Start MirrorMaker 2.0. Use the connect-mirror-maker.sh script to start the process.

The script starts MirrorMaker 2.0 in standalone mode, and it begins replicating data from your source Kafka cluster to your Managed Service for Apache Kafka cluster.

Additional considerations:

Networking: Ensure that your Google Cloud VM has network connectivity to both your source Kafka cluster and your target Managed Service for Apache Kafka cluster. If your source cluster is on-premises, you might need to configure VPN or Interconnect.
Security: Configure appropriate security protocols and firewall rules to secure your MirrorMaker 2.0 instance and your Kafka clusters.

By following these steps, you can successfully install and configure MirrorMaker 2.0 in standalone cluster mode on a Google Cloud VM to facilitate your Kafka data migration to Managed Service for Apache Kafka.

Monitoring

Monitor the MirrorMaker 2.0 process to ensure it's running correctly and replicating data as expected. You can use MirrorMaker 2's built-in metrics or other monitoring tools. After migrating your applications, monitor the following to validate success:

Downstream throughput rates: Ensure no significant changes in downstream throughput rates.
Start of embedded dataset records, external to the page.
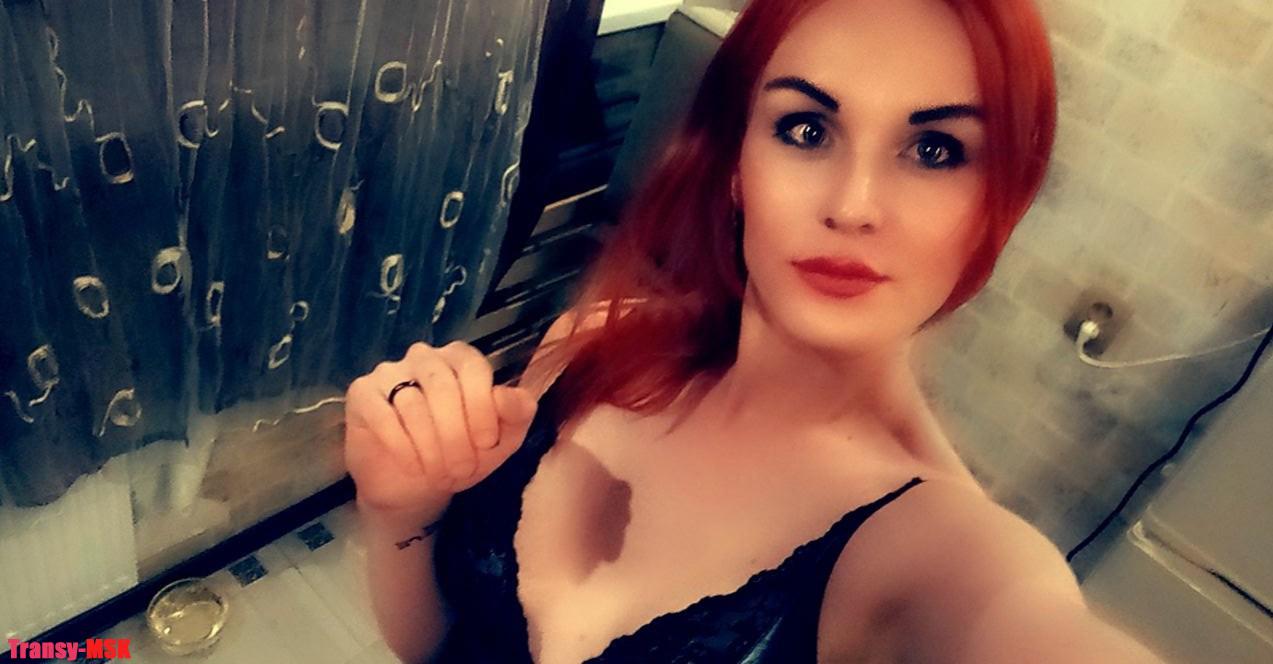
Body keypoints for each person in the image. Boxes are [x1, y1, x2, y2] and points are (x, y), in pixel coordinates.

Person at [343, 0, 1167, 661]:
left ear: (999, 200)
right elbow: (437, 645)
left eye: (934, 150)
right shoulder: (590, 343)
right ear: (738, 164)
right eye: (806, 130)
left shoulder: (944, 563)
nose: (852, 205)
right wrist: (401, 508)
For example, if you're using Dataflow downstream, the throughput and metrics related to Kafka must remain consistent.
CPU and memory utilization: Monitor the CPU and memory utilization of your Managed Service for Apache Kafka cluster using Cloud Monitoring. Utilization must ideally remain less than 75% to ensure optimal performance.
Error logs: Regularly check Cloud Logging for any error logs related to your Managed Service for Apache Kafka cluster or your applications. Address any errors promptly to prevent disruptions.

Limitations

MirrorMaker 2.0 requires your source Apache Kafka cluster to be version 2.4.0 or higher.